Der IHK-Konjunkturklimaindikator hatte im Frühjahr mit 49,3 Prozentpunkten den Tiefststand erreicht. Im Juni stiegen die Erwartungen und der Indikator kletterte auf 88,1 Prozent. Im Herbst jedoch fiel er wieder auf 85,5 Prozentpunkte und bleibt damit deutlich im negativen Bereich (unterhalb der Null-Linie bei 100 Punkten).

In Rhein-Berg bewerten 47,4 Prozent der Unternehmen ihre Lage als schlecht. Das sind deutlich mehr als im gesamten Kammerbezirk (38 Prozent).

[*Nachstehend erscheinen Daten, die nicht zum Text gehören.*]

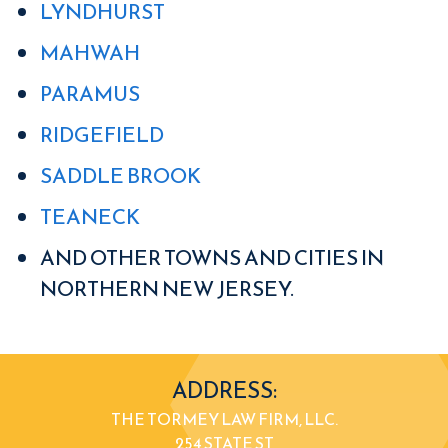
LYNDHURST
MAHWAH
PARAMUS
RIDGEFIELD
SADDLE BROOK
TEANECK
AND OTHER TOWNS AND CITIES IN
NORTHERN NEW JERSEY.
ADDRESS:
THE TORMEY LAW FIRM, LLC.
254 STATE ST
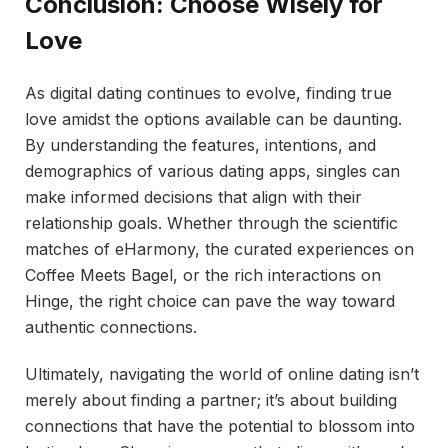
Conclusion: Choose Wisely for
Love
As digital dating continues to evolve, finding true
love amidst the options available can be daunting.
By understanding the features, intentions, and
demographics of various dating apps, singles can
make informed decisions that align with their
relationship goals. Whether through the scientific
matches of eHarmony, the curated experiences on
Coffee Meets Bagel, or the rich interactions on
Hinge, the right choice can pave the way toward
authentic connections.
Ultimately, navigating the world of online dating isn’t
merely about finding a partner; it’s about building
connections that have the potential to blossom into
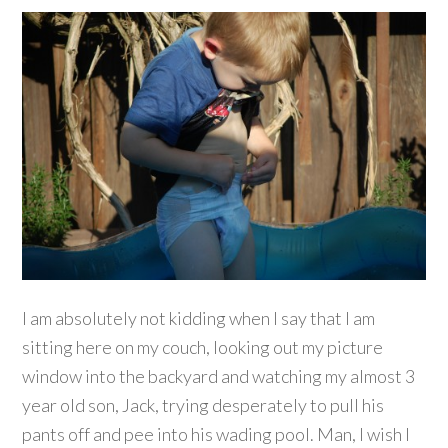
I am absolutely not kidding when I say that I am
sitting here on my couch, looking out my picture
window into the backyard and watching my almost 3
year old son, Jack, trying desperately to pull his
pants off and pee into his wading pool. Man, I wish I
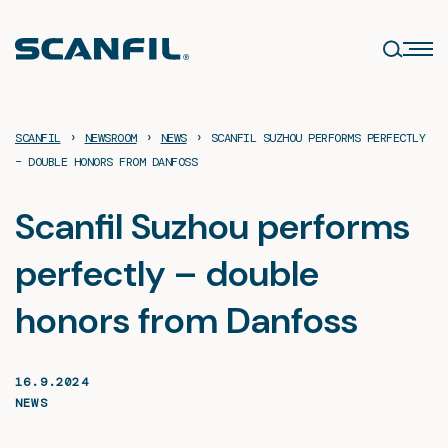
Skip
to
content
›
›
›
SCANFIL
NEWSROOM
NEWS
SCANFIL SUZHOU PERFORMS PERFECTLY
– DOUBLE HONORS FROM DANFOSS
Scanfil Suzhou performs
perfectly – double
honors from Danfoss
16.9.2024
NEWS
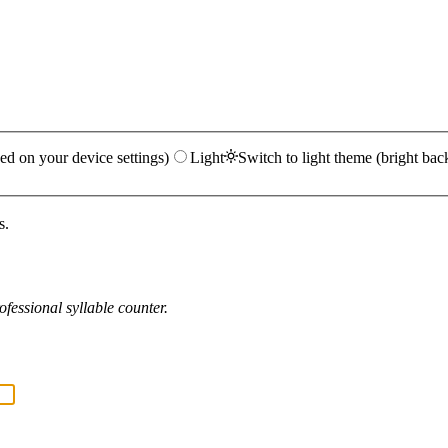
ed on your device settings)
Light
Switch to light theme (bright bac
s.
fessional syllable counter.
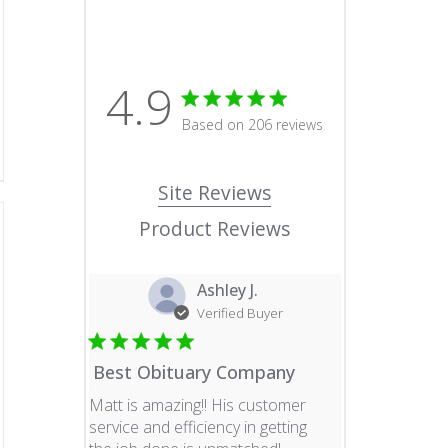
4.9
4.9 star rating
Based on 206 reviews
4.9 out of 5 stars Based o
Site Reviews
Product Reviews
Ashley J.
Verified Buyer
Best Obituary Company
Matt is amazing!! His customer
service and efficiency in getting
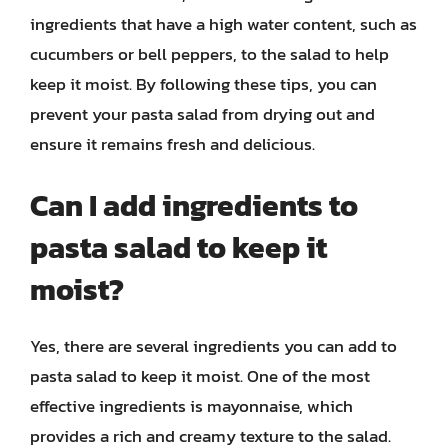
ingredients that have a high water content, such as
cucumbers or bell peppers, to the salad to help
keep it moist. By following these tips, you can
prevent your pasta salad from drying out and
ensure it remains fresh and delicious.
Can I add ingredients to
pasta salad to keep it
moist?
Yes, there are several ingredients you can add to
pasta salad to keep it moist. One of the most
effective ingredients is mayonnaise, which
provides a rich and creamy texture to the salad.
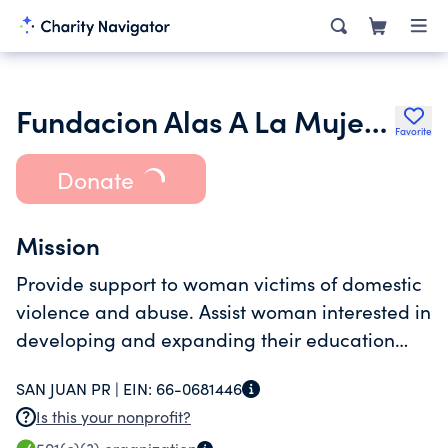
Fundacion Alas A La Mujer Inc.
Favorite
Donate
Mission
Provide support to woman victims of domestic
violence and abuse. Assist woman interested in
developing and expanding their education
coordinate aid and services to low income
SAN JUAN PR |
EIN:
66-0681446
woman with public agencies non profit and
Is this your nonprofit?
private organization.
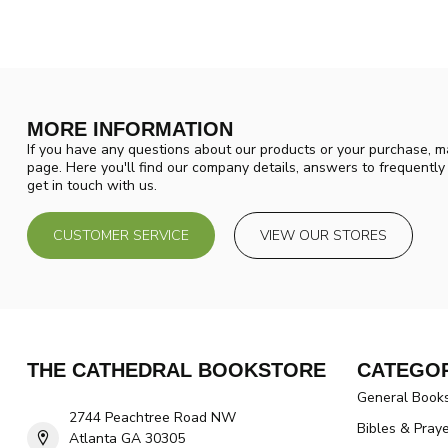
MORE INFORMATION
If you have any questions about our products or your purchase, ma
page. Here you'll find our company details, answers to frequentl
get in touch with us.
CUSTOMER SERVICE
VIEW OUR STORES
THE CATHEDRAL BOOKSTORE
CATEGOR
General Book
2744 Peachtree Road NW
Bibles & Pray
Atlanta GA 30305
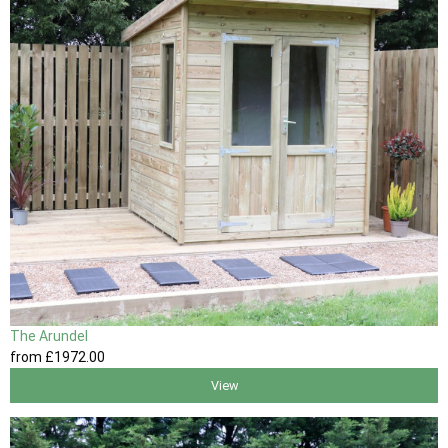
The Arundel
from
£1972
.00
View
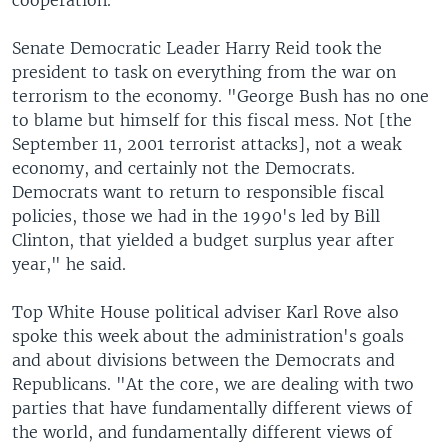
cooperation.
Senate Democratic Leader Harry Reid took the
president to task on everything from the war on
terrorism to the economy. "George Bush has no one
to blame but himself for this fiscal mess. Not [the
September 11, 2001 terrorist attacks], not a weak
economy, and certainly not the Democrats.
Democrats want to return to responsible fiscal
policies, those we had in the 1990's led by Bill
Clinton, that yielded a budget surplus year after
year," he said.
Top White House political adviser Karl Rove also
spoke this week about the administration's goals
and about divisions between the Democrats and
Republicans. "At the core, we are dealing with two
parties that have fundamentally different views of
the world, and fundamentally different views of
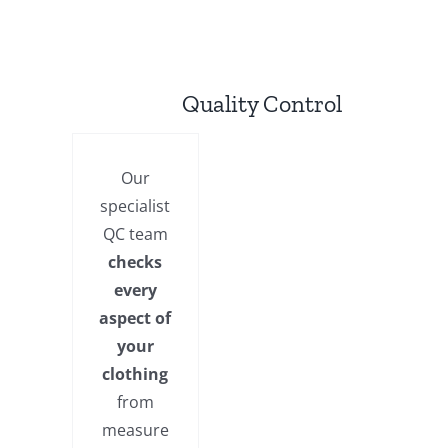
Quality Control
Our
specialist
QC team
checks
every
aspect of
your
clothing
from
measure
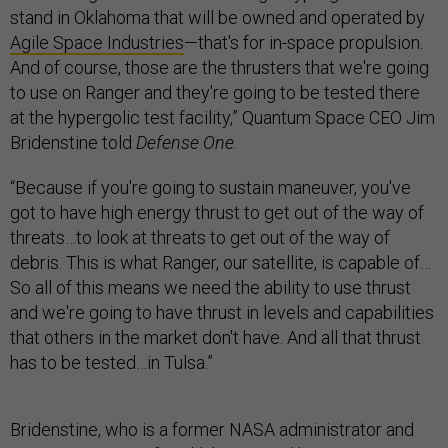
stand in Oklahoma that will be owned and operated by
Agile Space Industries
—that's for in-space propulsion.
And of course, those are the thrusters that we're going
to use on Ranger and they're going to be tested there
at the hypergolic test facility,” Quantum Space CEO Jim
Bridenstine told
Defense One
.
“Because if you're going to sustain maneuver, you've
got to have high energy thrust to get out of the way of
threats…to look at threats to get out of the way of
debris. This is what Ranger, our satellite, is capable of…
So all of this means we need the ability to use thrust
and we're going to have thrust in levels and capabilities
that others in the market don't have. And all that thrust
has to be tested…in Tulsa.”
Bridenstine, who is a former NASA administrator and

Nur 14,5 Prozent der Firmen in Rhein-Berg sprechen von einer guten Lage, das sind immerhin etwas mehr als im Sommer (11,3 Prozent).

Diese Auswertung gilt für den ganzen Kammerbezirk

Für das kommende rechnen in Rhein-Berg 30,3 Prozent der Unternehmen mit einer positiveren Entwicklung. 27,6 Prozent stellen sich auf einer schlechtere Entwicklung ein. Nur 7,9 Prozent wollen mehr Personal einstellen, dagegen planen 44,7 Prozent mit weniger Personal als zuletzt.

An der Umfrage haben 699 Unternehmen beteiligt, sie wurde vom 17.08. bis zum 11.09. durchgeführt.